В непроглядных сенях знакомо пробиваясь сквозь перепутанность испарений кислой капусты, японского гриба, прелого картофеля и яблочной падалицы, и еще во дворе под фырканье свинки, из удушливого хлева подкоп организующей, А.И. воображал, как радостно кинувшаяся к нему мамаша все эти запахи моментально учует, и сажу на рукаве приметит, и заревнует, и зарычит — тут он и расхрабрится, тут он и выкажет всю свою насчет Таюшки решимость! Но уже с улицы перегнувшись через калитку и обратно шпингалет всовывая, он понимал, что всеобщее, троекратное, так сказать, счастье требует все-таки некоторой отсрочки.
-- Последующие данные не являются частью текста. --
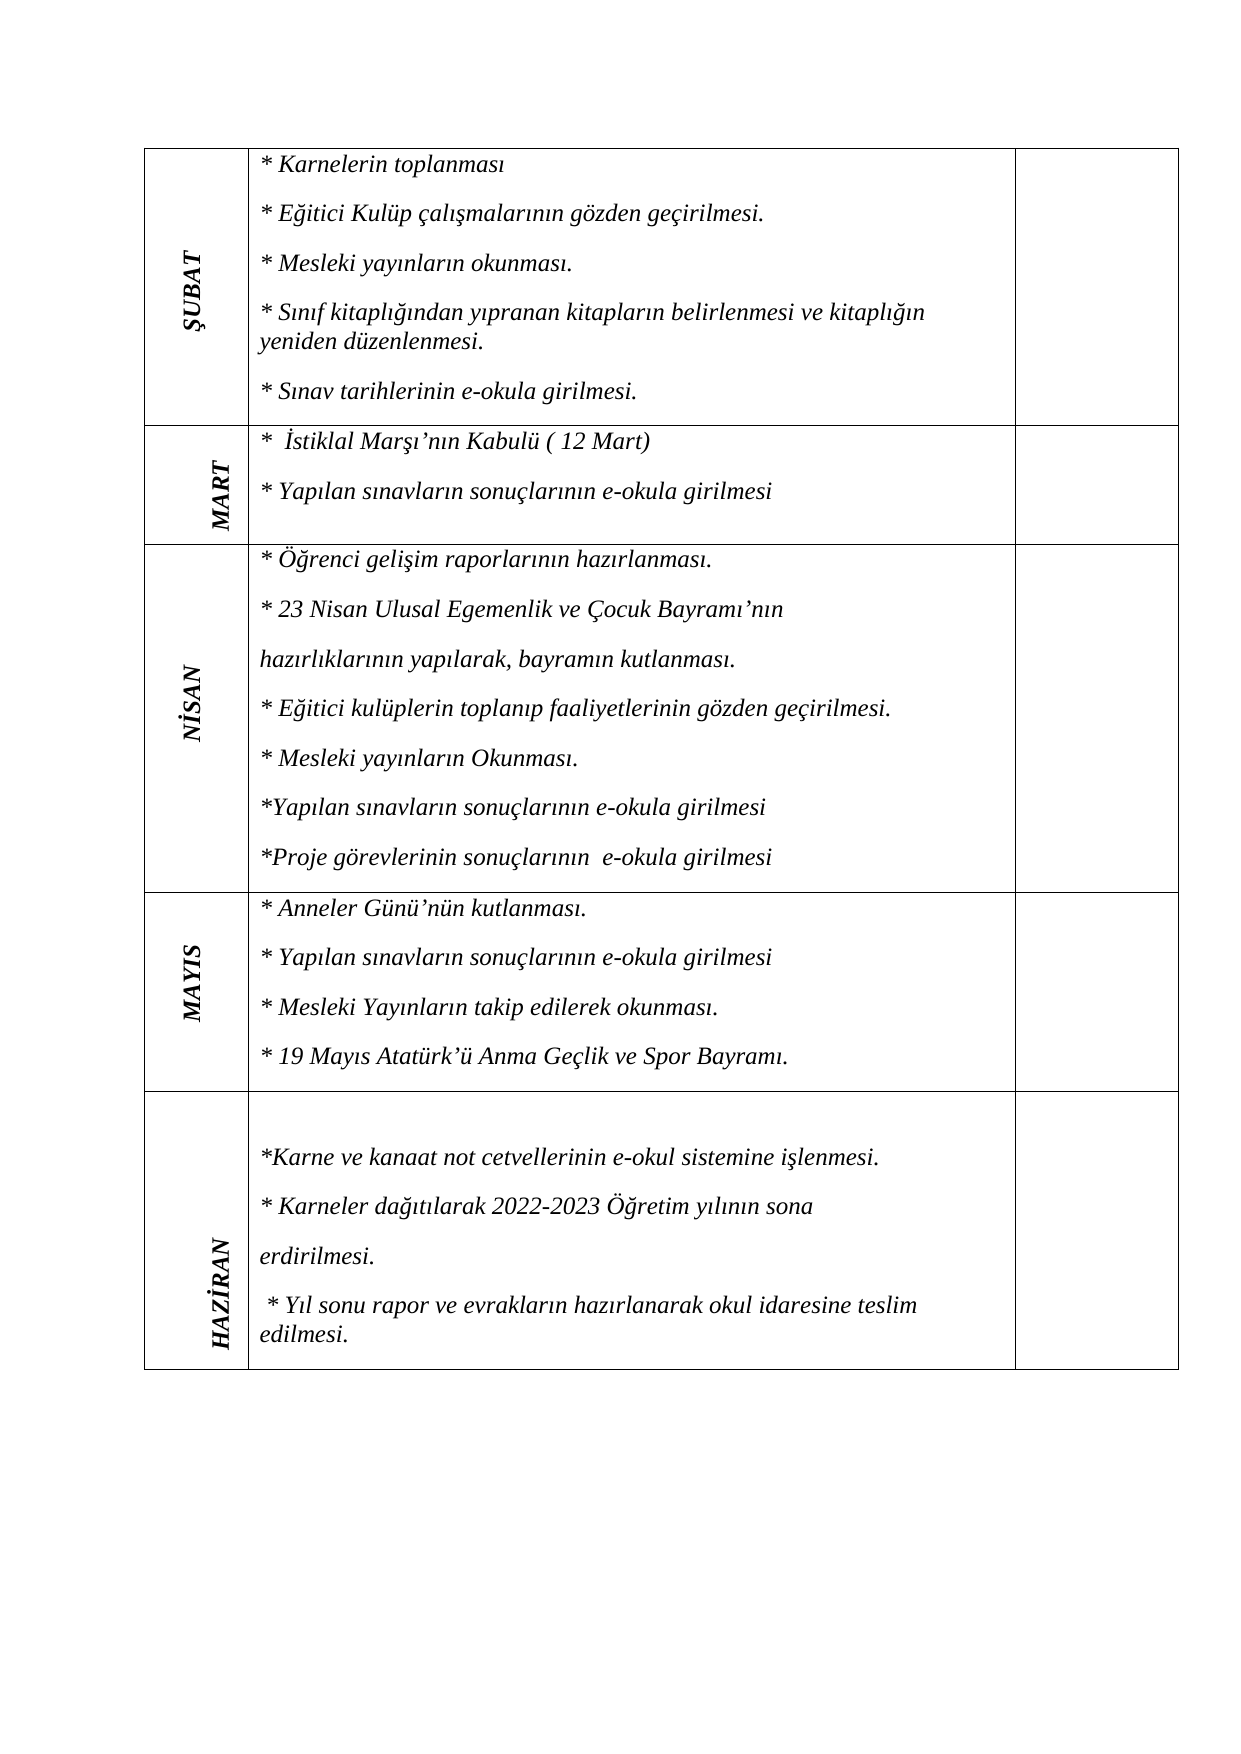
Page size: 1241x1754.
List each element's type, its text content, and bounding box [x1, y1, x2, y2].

table_cell [1016, 149, 1178, 425]
table_cell [1016, 1092, 1178, 1369]
table_cell HAZİRAN [145, 1092, 248, 1369]
table_cell [1016, 545, 1178, 892]
table_cell [1016, 893, 1178, 1091]
table_cell * Karnelerin toplanması * Eğitici Kulüp çalışmalarının gözden geçirilmesi. * Mesleki yayınların okunması. * Sınıf kitaplığından yıpranan kitapların belirlenmesi ve kitaplığın yeniden düzenlenmesi. * Sınav tarihlerinin e-okula girilmesi. [249, 149, 1015, 425]
table_cell MAYIS [145, 893, 248, 1091]
table_cell *Karne ve kanaat not cetvellerinin e-okul sistemine işlenmesi. * Karneler dağıtılarak 2022-2023 Öğretim yılının sona erdirilmesi. * Yıl sonu rapor ve evrakların hazırlanarak okul idaresine teslim edilmesi. [249, 1092, 1015, 1369]
table_cell MART [145, 426, 248, 543]
table_cell * Öğrenci gelişim raporlarının hazırlanması. * 23 Nisan Ulusal Egemenlik ve Çocuk Bayramı’nın hazırlıklarının yapılarak, bayramın kutlanması. * Eğitici kulüplerin toplanıp faaliyetlerinin gözden geçirilmesi. * Mesleki yayınların Okunması. *Yapılan sınavların sonuçlarının e-okula girilmesi *Proje görevlerinin sonuçlarının e-okula girilmesi [249, 545, 1015, 892]
table_cell * Anneler Günü’nün kutlanması. * Yapılan sınavların sonuçlarının e-okula girilmesi * Mesleki Yayınların takip edilerek okunması. * 19 Mayıs Atatürk’ü Anma Geçlik ve Spor Bayramı. [249, 893, 1015, 1091]
table_cell * İstiklal Marşı’nın Kabulü ( 12 Mart) * Yapılan sınavların sonuçlarının e-okula girilmesi [249, 426, 1015, 543]
table_cell NİSAN [145, 545, 248, 892]
table_cell [1016, 426, 1178, 543]
table_cell ŞUBAT [145, 149, 248, 425]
Однако и сейчас, находясь всего только в его предвкушении, будто нота в сумрачном жерле свирельки, еще не выдохнутая, выдоха и полета дожидающаяся, Альберт Иванович, стряхнув сажу с рукава и усевшись на свой велосипед, доверчиво улыбался шелестящему синей листвой переулку.
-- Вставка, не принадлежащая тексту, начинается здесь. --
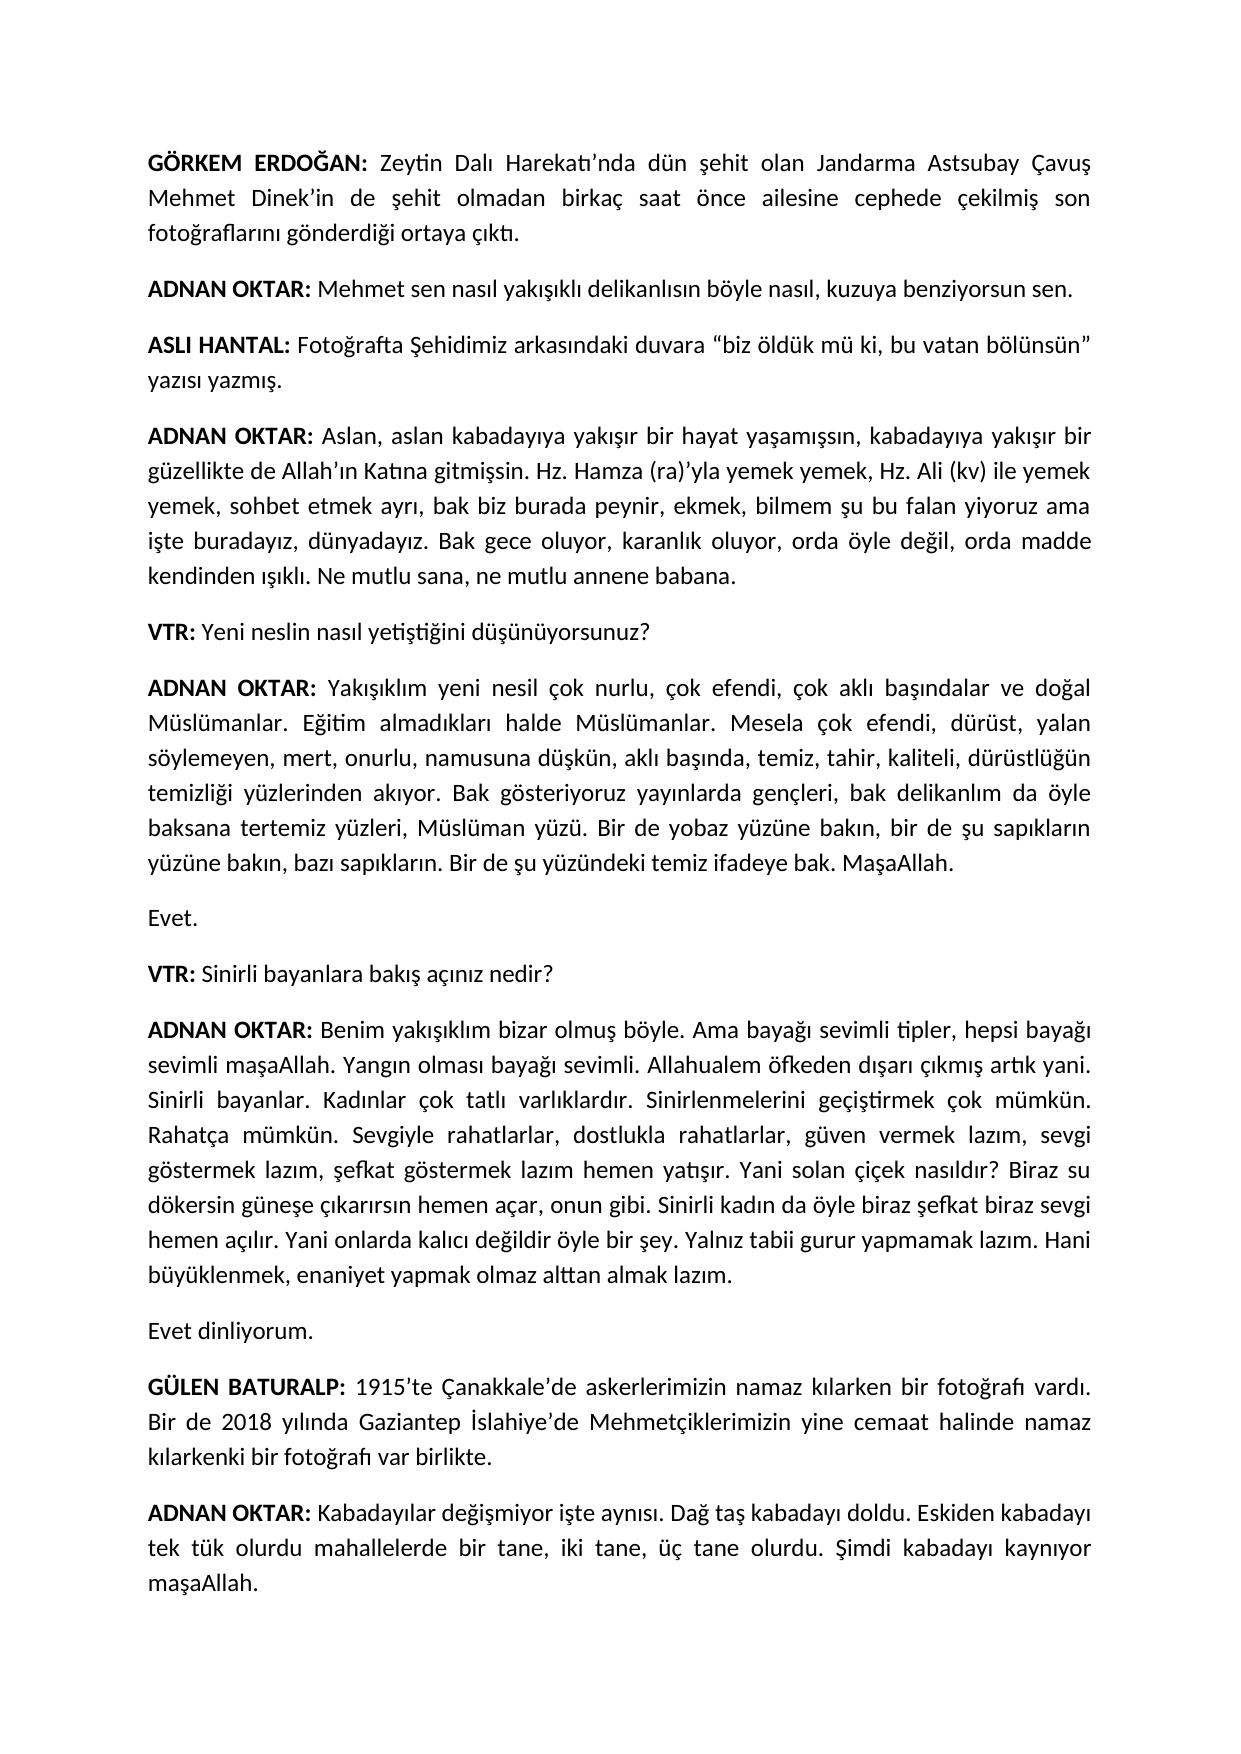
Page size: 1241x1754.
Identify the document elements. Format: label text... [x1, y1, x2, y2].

А предвкушение счастья счастьем и оказалось!

3

К началу сентября — осень, не осень, — а все кругом уже ссохлось, скукожилось. Ни единого дождика, ни единого грибка. Только травок и подсобрали они с мамашей. У А.И., конечно, главная забота была — по сторонам глядеть: людей избегать, случайных собак отпугивать. Зато мамаша проявила ловкость и рвение беспримерные. Ну что тебе муравей, охапками — и все себя больше — душицу к корзине несла. А уж когда на лопухи набрели и стала она детской лопаткой их корни раскапывать, даже Чукча от восхищения рот открыла, ухо вскинула: хоть и четырьмя конечностями землю взрывать умела, а только у мамаши это все равно куда быстрей выходило. Был момент — А.И. едва заведующего клубом не окликнул, в березняке его фигура мелькнула — до того свой гордый восторг хоть с кем-нибудь захотелось разделить. В последний миг спохватился — сам в пожухлую траву прятаться полез:

— Отдохнула бы, роднуся?

— Отдохну! Теперь уж совсем скоро.

Не возразил. Смолчал. В бессовестности своей и пота ей не отер, и совочка не отнял. Потому что уже после, уже всего после вдруг в голову пришло: а ведь таяла мамаша на глазах не от болезней (зря, что ли, все анализы на пять с плюсом сдавала?) — от излишних трудов она таяла и волнений. Как шагреневая кожа в одноименном произведении Оноре де Бальзака! Вот чего потом не мог А.И. себе простить. Вот за что уже и тогда справедливо называл себя жестокосердным и вампироподобным. А только все равно усадит он, бывало, мамашу на высоконький стульчик, кашу из ложечки в рот ей опрокинет и чувствует, как странная выспренность проникает в душу. И даже стихами говорить хочется. И в стихах этих яростное недоумение выразить: зачем не все люди сиамскими близнецами рождаются или, даже лучше, кактусами — чтоб друг из друга расти и уже вовек не разлучаться?! А порою целую поэму написать хотелось и в ней мамашино убывание сравнить с солнышком на закате: лишь в этот недолгий час неяркое и нежаркое, оно наконец дает разглядеть себя и, кажется, впервые ласково глядит само — для трав и деревьев, может, уже бесполезно, но для души человеческой нет тревожней и слаще этих минут.

Вот до чего в бестрепетности своей докатиться он мог! И непременно бы докатился — когда б не заботы, прибавлявшиеся день ото дня.